Slaboshpytskiy, who as a boy studied across from a school for the deaf in Kiev, has made a movie that’s less about deafness than it is about cinema as a medium. The Tribe does not presume to tell us what it’s like to live in a world without sound but merely insists on a form of communication that transcends the conventions of spoken language. On the director’s press visit to New York, FILM COMMENT sat down with Slaboshpytskiy, who is warm and lighthearted in person, to talk about sound and vision.
The Tribe is to some extent an expansion of your 2010 short film Deafness. When did you know the idea was feature-worthy? Did that come as early as shooting the short, or was it after it started to garner acclaim on the festival circuit?
In fact it happened a little differently. I had the concept for a film with sign language approximately 20 years ago but I had no opportunities to shoot it. Deafness was a completely no-budget film: we spent approximately $300. But it’s a very important film for me. I was thinking to myself, how can I make this form of storytelling work? I have a connection with the deaf community—the Ukrainian Deaf Society—and I was using the kind of communication that you see in the short to show people who might fund the film how it was going to look.
The Tribe obliterates the conventional boundaries of “normalcy” because those capable of hearing are re-positioned as outsiders. You wait until quite late in the film to include the sound of voices—when the kids are in line for their passports—and suddenly we remember that there’s a world outside this bubble we’ve been living in for almost two hours. Why did you choose that moment to remind us, as opposed to earlier, say, in one of the truckstop scenes?
The whole point of The Tribe is to have a film from the point of view of a deaf person—when you see these people on the street, it looks like how it looks in the movie. You can hear all the noises on the street in the background, but you can’t hear their words. We were aiming to make a very realistic film, so of course when you have a line at the embassy, you need to hear voices and you need this scene to move the story—it was just organic. When I developed the script, I was thinking about creating situations where I wouldn’t need any people speaking. But for this scene we tried to make it true to the sounds of the city.
You’ve said in past interviews that because this is a movie with no words, the audience becomes co-creators in a way, inventing the dialogue for themselves. Of course that’s different if you’re a deaf audience member, but when you first wrote the script, did you start with the dialogue or did you create broader scenarios and fill in the details later?
I made a number of short films before this, and I always create the plan, the situation first, and finally when I’m finished with the script, I write the dialogue. The dialogue is not really important in cinema. If you can understand Ukrainian sign language, for example, you’re watching the film just like a regular film with dialogue and I don’t think you really know much more. It’s just like a chat in real life: when you’re sitting there talking about something not that important—“How are you?” “What are you doing?” Blah, blah, blah. I don’t think that you get some kind of secret if you can understand the language.

Stored entries >>
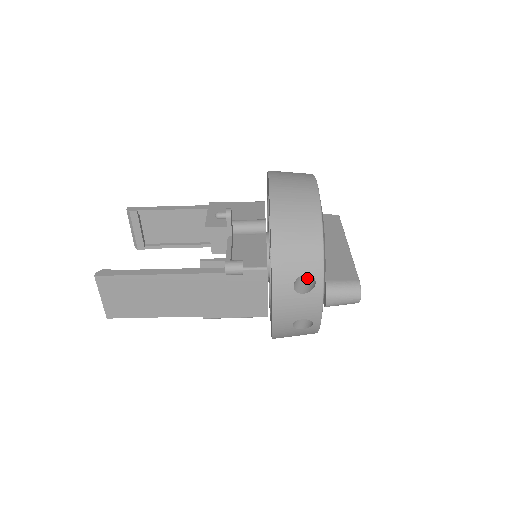
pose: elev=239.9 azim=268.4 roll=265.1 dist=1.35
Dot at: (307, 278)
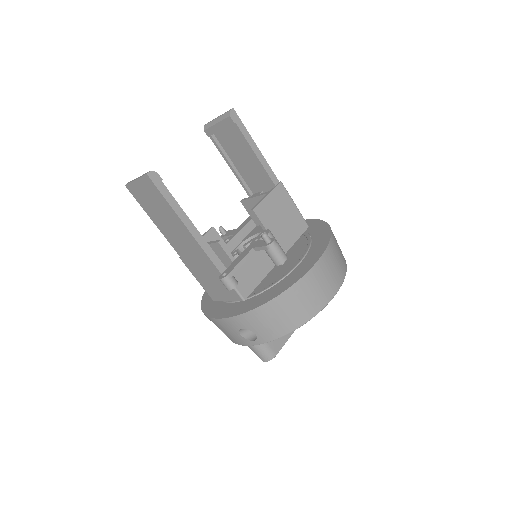
Dot at: occluded
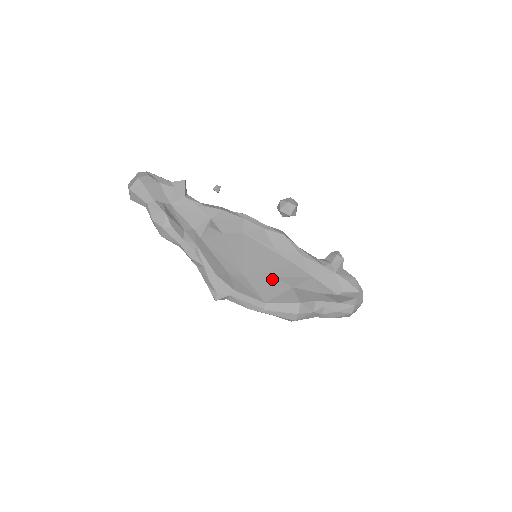
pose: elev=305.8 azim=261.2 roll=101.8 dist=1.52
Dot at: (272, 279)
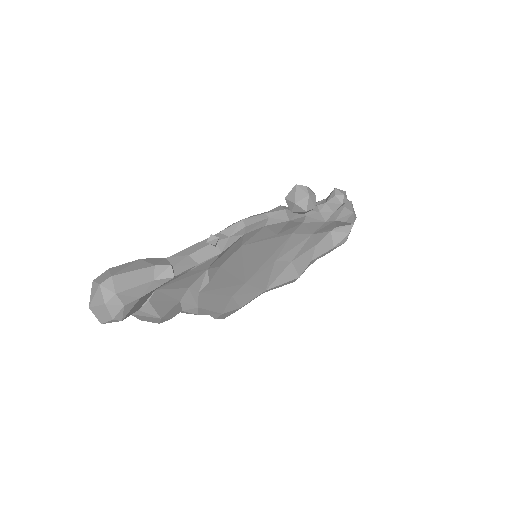
Dot at: (272, 265)
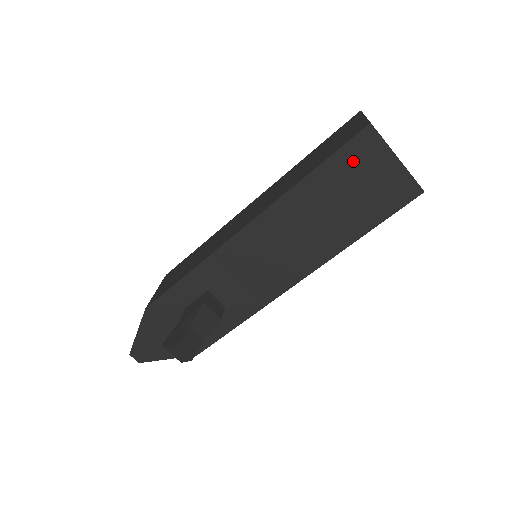
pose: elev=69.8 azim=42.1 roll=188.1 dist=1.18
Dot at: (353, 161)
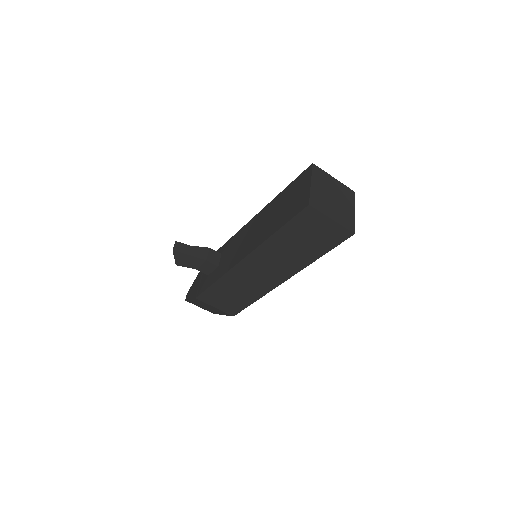
Dot at: (297, 184)
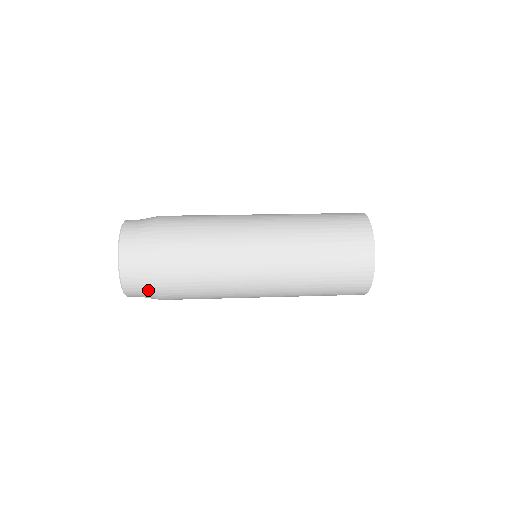
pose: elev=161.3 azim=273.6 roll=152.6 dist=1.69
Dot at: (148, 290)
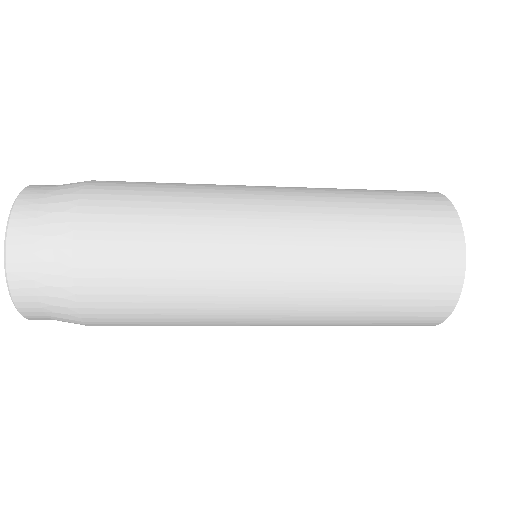
Dot at: (68, 319)
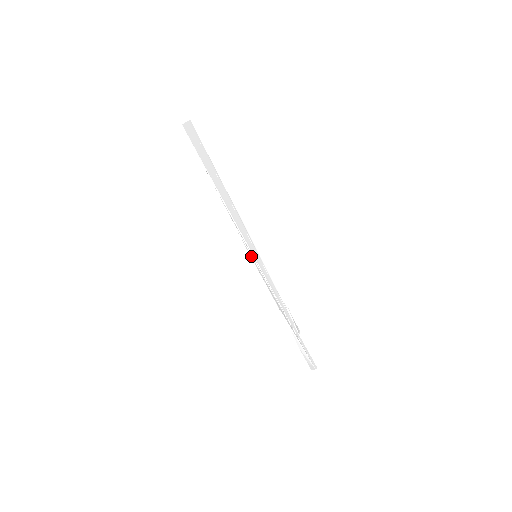
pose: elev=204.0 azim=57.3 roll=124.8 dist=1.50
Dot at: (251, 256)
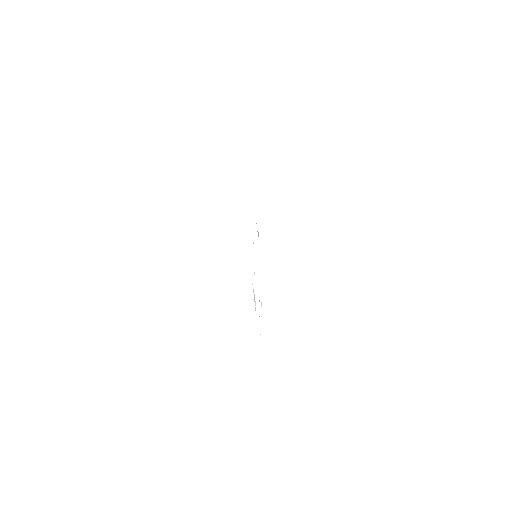
Dot at: occluded
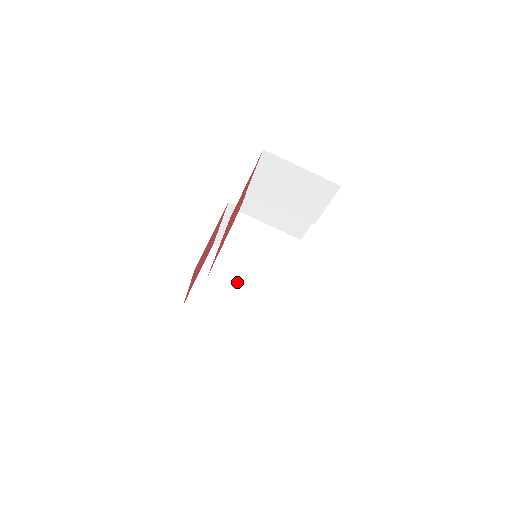
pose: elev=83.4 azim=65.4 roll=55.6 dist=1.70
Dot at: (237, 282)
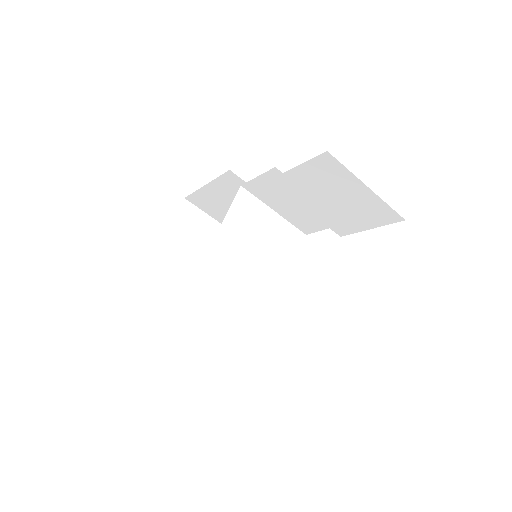
Dot at: (228, 289)
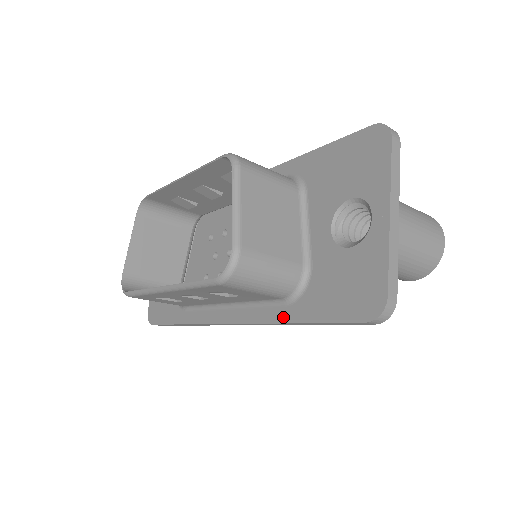
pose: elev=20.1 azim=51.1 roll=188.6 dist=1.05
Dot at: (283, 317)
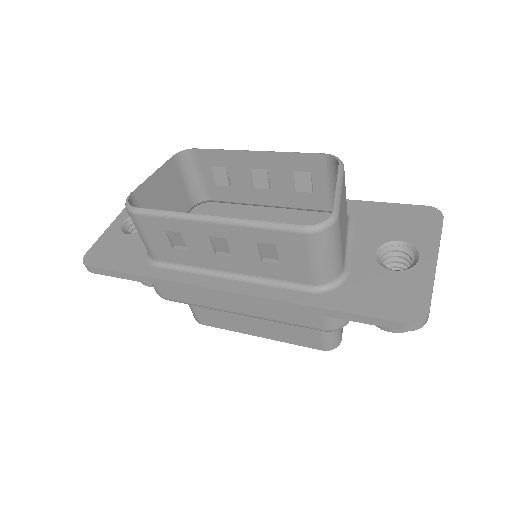
Dot at: (306, 300)
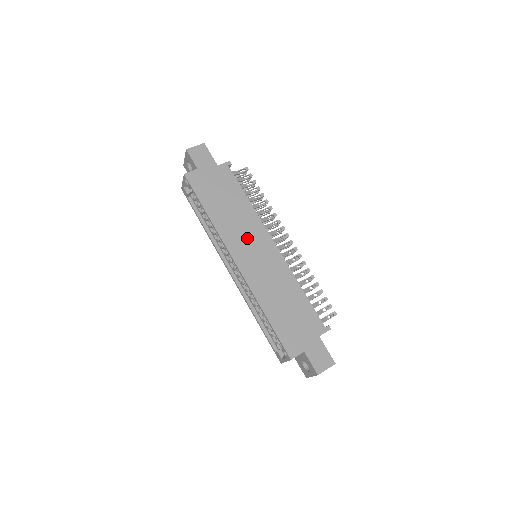
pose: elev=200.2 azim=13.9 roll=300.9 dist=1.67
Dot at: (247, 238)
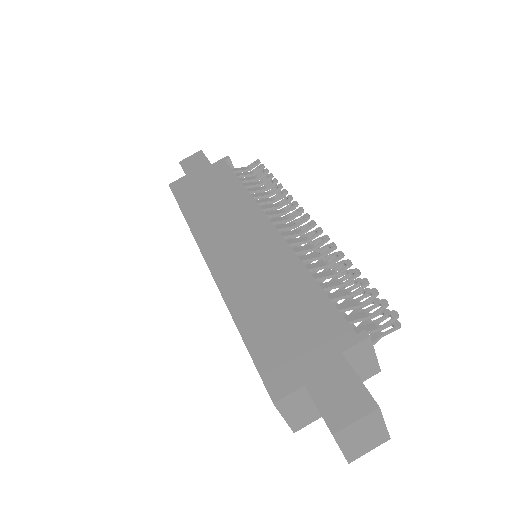
Dot at: (231, 228)
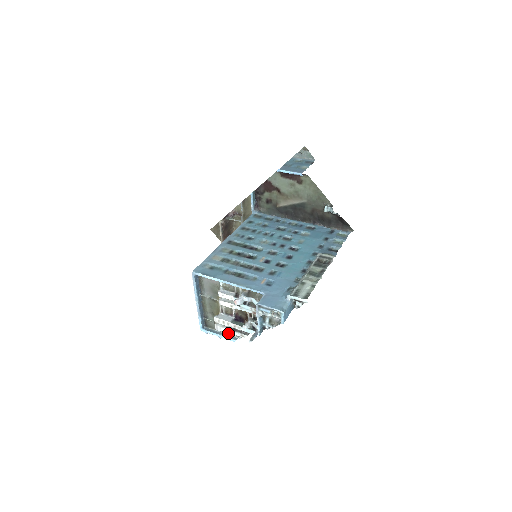
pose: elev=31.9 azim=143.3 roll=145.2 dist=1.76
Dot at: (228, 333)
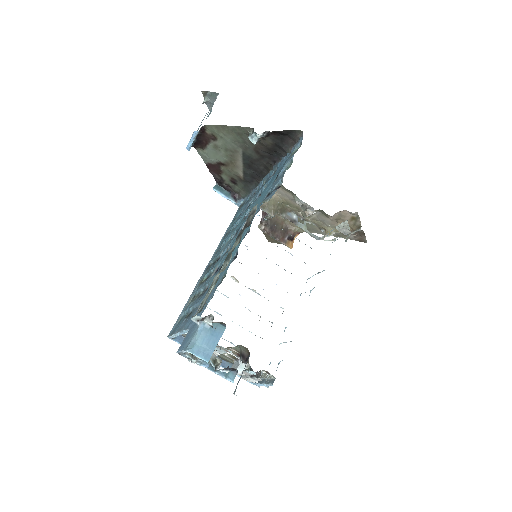
Dot at: (254, 382)
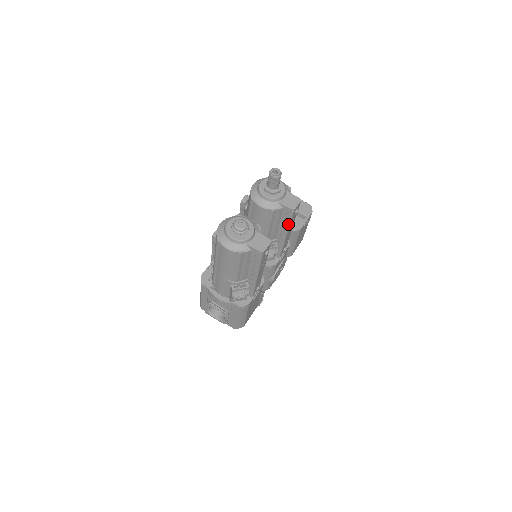
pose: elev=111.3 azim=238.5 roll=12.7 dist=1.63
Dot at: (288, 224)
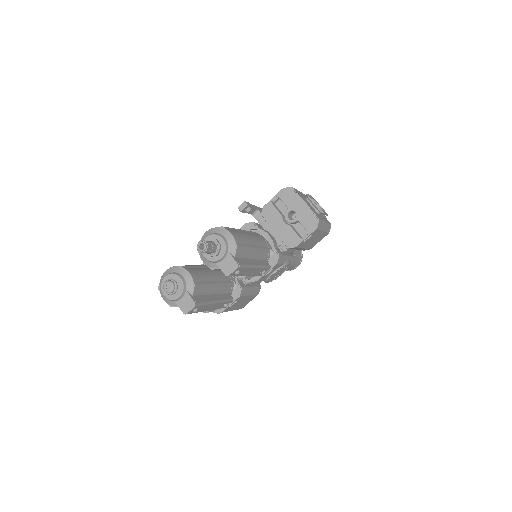
Dot at: occluded
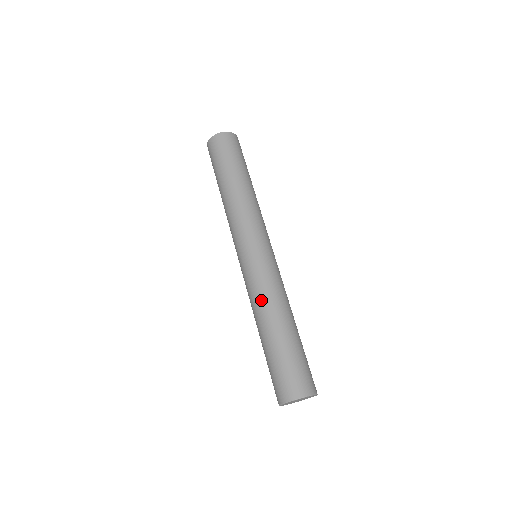
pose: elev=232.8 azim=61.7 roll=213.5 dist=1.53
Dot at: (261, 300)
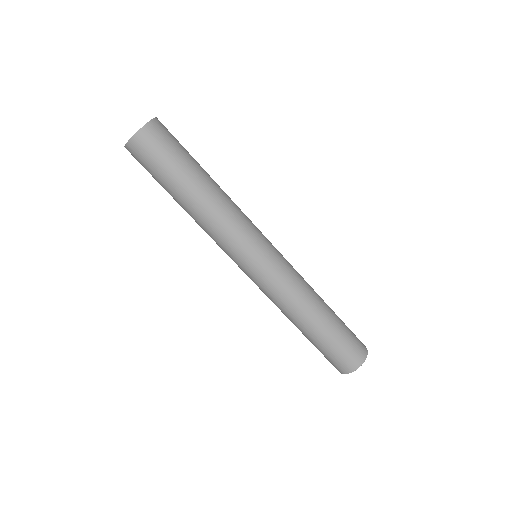
Dot at: (283, 309)
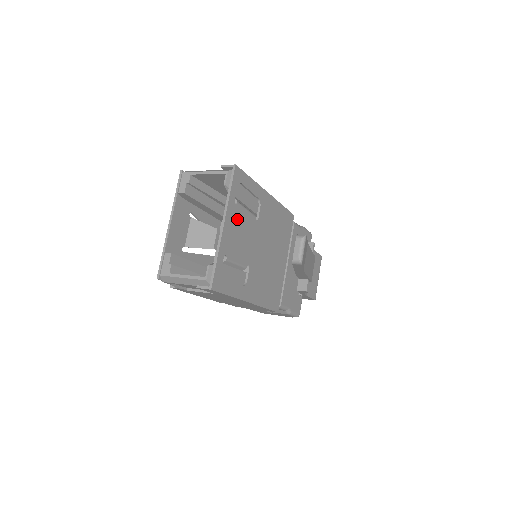
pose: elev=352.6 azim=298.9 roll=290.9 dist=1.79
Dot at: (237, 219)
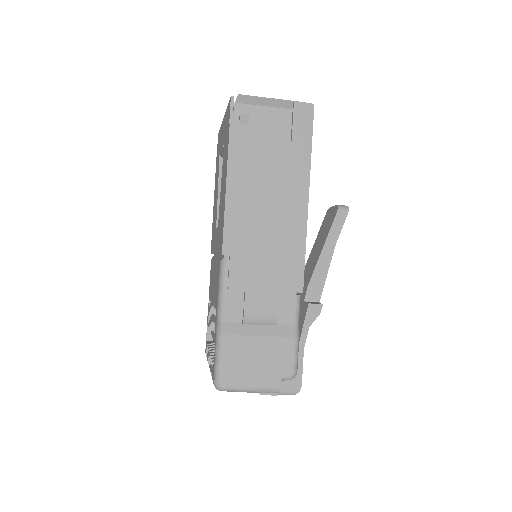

WRITTEN INSTRUCTION A >>
Reproduce the passage from the interview about The Tribe above, starting with "Slaboshpytskiy, who as" and going on through "sound and vision.".
WRITTEN INSTRUCTION B >>
Answer these questions using the interview about The Tribe above.
(i) About how much money was spent on the short film Deafness?
(ii) During which moment in The Tribe are the sounds of voices first included?
(iii) In the director's process, which part of the script does he write last?

CORRECT RESPONSE A >>
Slaboshpytskiy, who as a boy studied across from a school for the deaf in Kiev, has made a movie that’s less about deafness than it is about cinema as a medium. The Tribe does not presume to tell us what it’s like to live in a world without sound but merely insists on a form of communication that transcends the conventions of spoken language. On the director’s press visit to New York, FILM COMMENT sat down with Slaboshpytskiy, who is warm and lighthearted in person, to talk about sound and vision.

CORRECT RESPONSE B >>
(i) Approximately $300.
(ii) When the kids are in line for their passports at the embassy.
(iii) The dialogue.